Acclaimed bartenders and drinks experts such as Yana Volfson, Adrian Evans and Sandra Fernandez have also commended Casa Dragones Tequila.

Other celebrities including musician Dr. Dre, actor Jonah Hill & director Martin Scorsese, actor Chris Pratt, model Lilly-Rose Depp, Huffington Post founder Arianna Huffington and artist Spencer Tunick have also displayed their affinity for Casa Dragones’ tequila.

== Collaborations ==

Casa Dragones announced an exclusive collaboration with TANE honoring September 16 and Mexican Independence. 16 sets were created in this collaboration. Each set comes with custom-crafted silver and obsidian coasters, silver tray, pepita engraved tequila glasses, silver glass identifiers, a silver bottle holder and top, and comes in a leather box. The second edition of this limited set was released in 2019, and it featured a newly designed leather case, unique engravings of the silver bottle holder and top, crafted silver and obsidian coasters, silver tray, pepita engraved tequila glasses, and silver glass identifiers.

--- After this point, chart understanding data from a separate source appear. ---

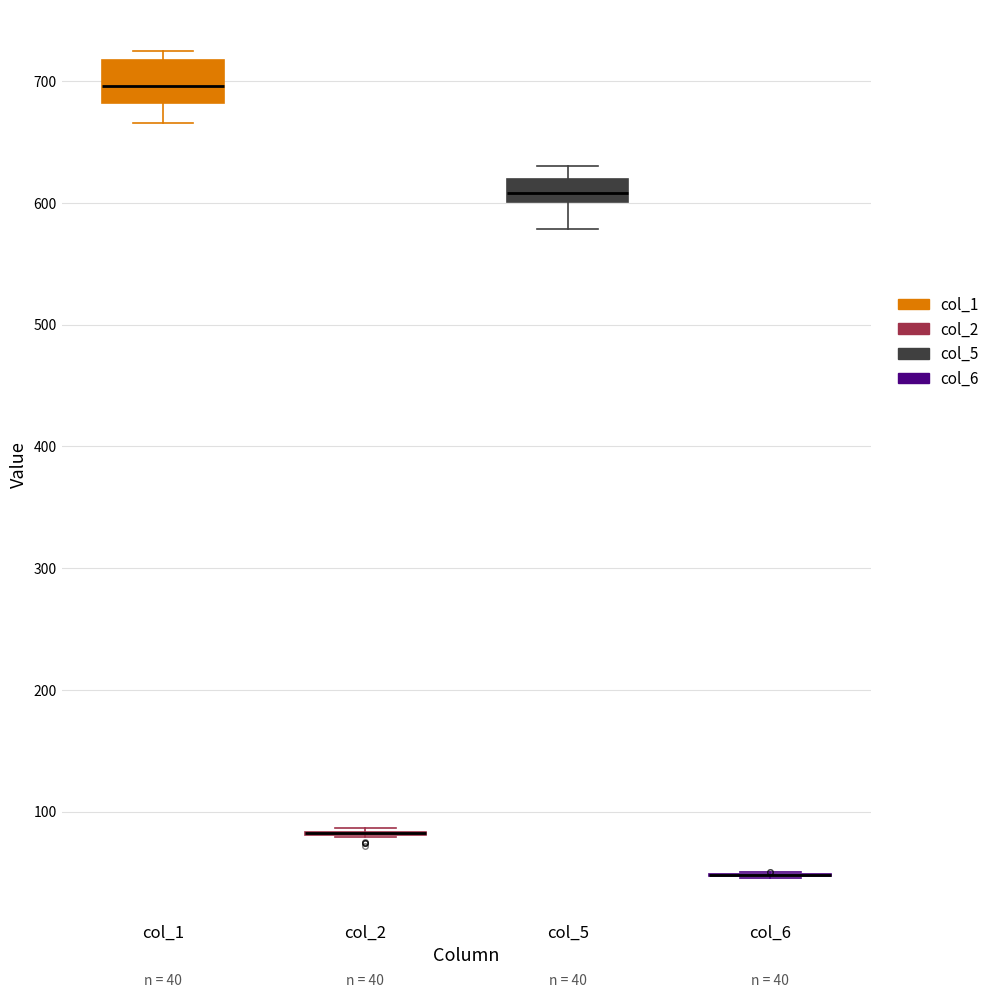

Comparing the boxes themselves (not the whiskers), which one is the tallest?

col_1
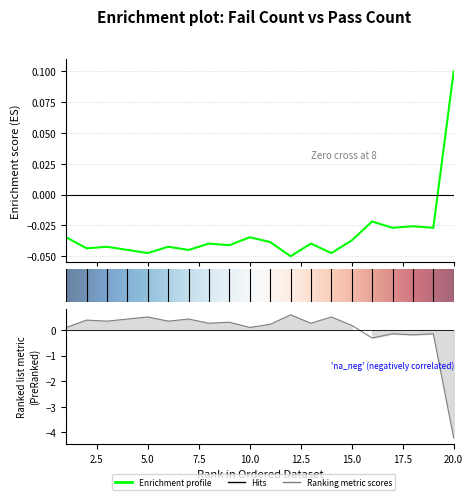

What is the smallest value displayed?

-4.2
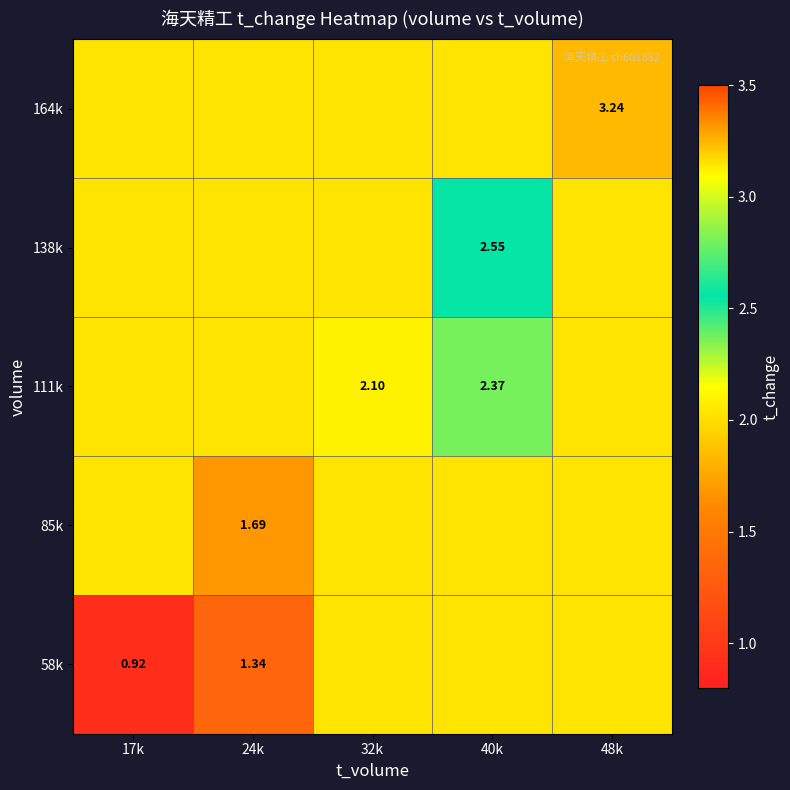

How many series are shown in this chart?

5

Artist Pedro Reyes collaborated with Casa Dragones in 2016. Exploring the traditional technique of Pepita glass engraving, Reyes featured an etching of his sculpture, "Epircuro" - 400 bottles were created.

For the debut of Danh Vo's Slip of the Tongue exhibition at Punta Della Dogana Venice in 2015, the featured artist and curator transformed the signature Casa Dragones Joven bottle into a limited collection of 150 Special Edition Punta Della Dogana 2015 bottles. A second installment was exhibited at the Venice Biennale's 2015 Danish Pavilion, where an edition of 666 bottles were incorporated and sold.

In 2012, Casa Dragones announced a special edition collaboration with Artist Gabriel Orozco in honor of his mid life retrospective.